Il est toujours délicat, quand on veut frapper les esprits et les pousser à prendre conscience des enjeux, de procéder à des comparaisons historiques. Bien sûr, Aquarius et Exodus ça rime, dans les deux cas, il s'agit de bateaux qui transportent, telle l'Arche de Noé, des gens qui veulent simplement survivre et accoster sur une terre moins inhospitalière, en quête d'une ville meilleure.
Eh bien, nous oserons quand même car si l'Aqarius existe, c'est bien qu'en 70 ans, aucune leçon n'a été tirée de l'Exodus, aucune. De même qu'une fois oubliées images du petit Aylan, gisant sur une plage, on a zappé. On a rafraichi les pages web, on est passé à autre chose. Pire, devant le flot de misère humaine qui ne manquerait pas de continuer à ruisseler, il fallait s'endurcir et assumer cyniquement le déni pour que la part d'humanité qui reste, soit bien maîtrisée afin qu'on ne permette aucune brèche dans la clôture. C'est cela qui explique la sémantique collombienne. Lui qui connait bien Jaurès, se souvient bien de cette phrase : "quand les hommes veulent changer les choses, ils changent les mots".
Si on se rappelle bien, l'affaire de l'Exodus se résumait en ceci : des survivants des camps nazis sont pris en charge sur un rafiot qui quitte un port français pour faire route vers la Palestine afin d'accoster dans ce qui va devenir l'année suivante l'Etat d'Israël. Mais la Grande-Bretagne stoppe le bateau et les pauvres hères se retrouvent à Hambourg, dans le pays qui a vu naître les origines de leur malheur.
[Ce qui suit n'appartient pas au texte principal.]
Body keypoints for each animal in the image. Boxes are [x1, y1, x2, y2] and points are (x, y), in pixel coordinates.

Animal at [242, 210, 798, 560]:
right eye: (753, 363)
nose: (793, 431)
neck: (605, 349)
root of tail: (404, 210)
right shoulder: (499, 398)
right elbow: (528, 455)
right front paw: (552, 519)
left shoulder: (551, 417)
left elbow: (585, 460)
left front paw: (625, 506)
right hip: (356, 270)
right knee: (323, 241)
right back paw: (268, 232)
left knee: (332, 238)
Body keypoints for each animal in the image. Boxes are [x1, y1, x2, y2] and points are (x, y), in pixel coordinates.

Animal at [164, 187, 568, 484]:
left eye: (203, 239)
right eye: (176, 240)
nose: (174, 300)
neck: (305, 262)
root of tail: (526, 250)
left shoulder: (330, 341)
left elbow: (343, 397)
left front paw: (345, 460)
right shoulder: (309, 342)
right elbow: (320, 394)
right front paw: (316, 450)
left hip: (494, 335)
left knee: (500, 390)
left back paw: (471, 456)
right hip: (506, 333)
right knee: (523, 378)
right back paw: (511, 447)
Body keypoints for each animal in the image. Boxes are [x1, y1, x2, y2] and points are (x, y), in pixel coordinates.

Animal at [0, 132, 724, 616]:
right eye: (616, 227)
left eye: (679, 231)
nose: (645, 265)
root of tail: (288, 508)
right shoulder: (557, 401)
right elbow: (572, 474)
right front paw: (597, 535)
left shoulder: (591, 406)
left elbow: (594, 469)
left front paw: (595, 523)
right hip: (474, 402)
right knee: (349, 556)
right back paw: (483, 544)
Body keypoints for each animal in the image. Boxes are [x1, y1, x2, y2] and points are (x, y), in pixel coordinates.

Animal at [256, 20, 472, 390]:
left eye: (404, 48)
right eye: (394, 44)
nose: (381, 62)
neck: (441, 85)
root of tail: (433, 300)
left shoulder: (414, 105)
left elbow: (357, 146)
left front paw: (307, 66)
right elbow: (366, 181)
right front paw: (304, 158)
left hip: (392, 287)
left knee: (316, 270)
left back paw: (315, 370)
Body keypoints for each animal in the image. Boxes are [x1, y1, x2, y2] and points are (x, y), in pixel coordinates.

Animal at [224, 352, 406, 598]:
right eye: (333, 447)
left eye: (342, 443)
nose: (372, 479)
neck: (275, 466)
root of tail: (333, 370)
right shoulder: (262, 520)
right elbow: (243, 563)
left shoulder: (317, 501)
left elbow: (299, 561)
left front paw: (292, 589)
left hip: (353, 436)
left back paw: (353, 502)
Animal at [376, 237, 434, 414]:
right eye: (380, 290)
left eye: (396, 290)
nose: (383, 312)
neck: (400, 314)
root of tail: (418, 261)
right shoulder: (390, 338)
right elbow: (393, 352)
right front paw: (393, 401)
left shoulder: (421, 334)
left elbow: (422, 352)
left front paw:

Des Exodus, il y en a eu plein. Au point que la façon dont les soldats britanniques se sont comportés a choqué : le camp d'Atlit en Palestine comme les camps d'internements de Chypre avaient leur part de barbarie.
Pourtant l'Europe n'en est pas à sa première "crise" de réfugiés...
Avant on parlait de "personnes déplacées". Après les deux guerres mondiales, le bouleversement des frontières, le démantèlement des empires et des dictatures fascistes, les aspirations nationales de jeunes Etats et l'affirmation de l'Union soviétique produisent des mouvements de populations qui concernent plus de sept millions de personnes.
Les "nationalités" qui faisaient la diversité des empires russe ou austro-hongrois, ces Polonais, Hongrois ou ces Roumains, les "minorités" de langue allemande ou slave emplirent les routes entre l'Allemagne et la Russie au gré de l'évolution des frontières, dans une Europe centrale et orientale en ruine, ravagée par la guerre, les massacres et sillonnée dans tous les sens par les armées de divers pays avec leur cortège d'exactions... Durant quelques années, apatrides, déracinés ou futurs détenteurs du célèbre passeport Nansen connurent l'exil ou l'exode, la survie dans des conditions difficiles. Il faut y ajouter bien sûr les Grecs et les Arméniens aux confins de la jeune Turquie.
Dans un contexte d'après-guerre, c'est peu de dire qu'il n'y avait pas, comme aujourd'hui, les moyens économiques et financiers pour résoudre cette crise : car l'Europe a les moyens de résoudre cette crise. Cela concerne moins de monde qu'en 1918 ou qu'en 1945.
Dans la mondialisation, tandis que ceux qui réussissent jouissent des bienfaits de la "mobilité", ceux qui veulent réussir semblent assignés à résidence. Comme s'il s'agissait pour eux de souffrir en silence et de vivre cachés, loin de tout, notamment des caméras...
On dit que l'Europe joue son "va tout" sur cette crise migratoire. Il est vrai que depuis dix ans, la crise financière comme la crise migratoire furent l'occasion de voir comment la solidarité des Etats membres s'arrête là où commencent les nombreux égoïsmes nationaux. Les Etats du nord fustigeait les "PIGS" - Portugal, Italie, Grèce, Espagne - qui géraient leur argent n'importe comment. Les tenants de l'austérité, de culture protestante n'hésitaient pas pourtant de partir en vacance dans ces pays catholiques - Grèce comprise - du sud...
Désormais, ce sont les Etats d'Europe centrale et orientale qui veulent fermer les portes aux routes qui du sud au nord sillonnent des pays qui ont été eux-mêmes bénéficiaires de la solidarité européenne à leur sortie du bloc soviétique... L'Europe est arrivée à un moment de son histoire où l'affirmation des démocrates doit se faire d'autant plus nettement que s'affirment ce qu'on appelle maintenant "les démocratures". Quitte à connaître son histoire, autant en tirer les bonnes leçons.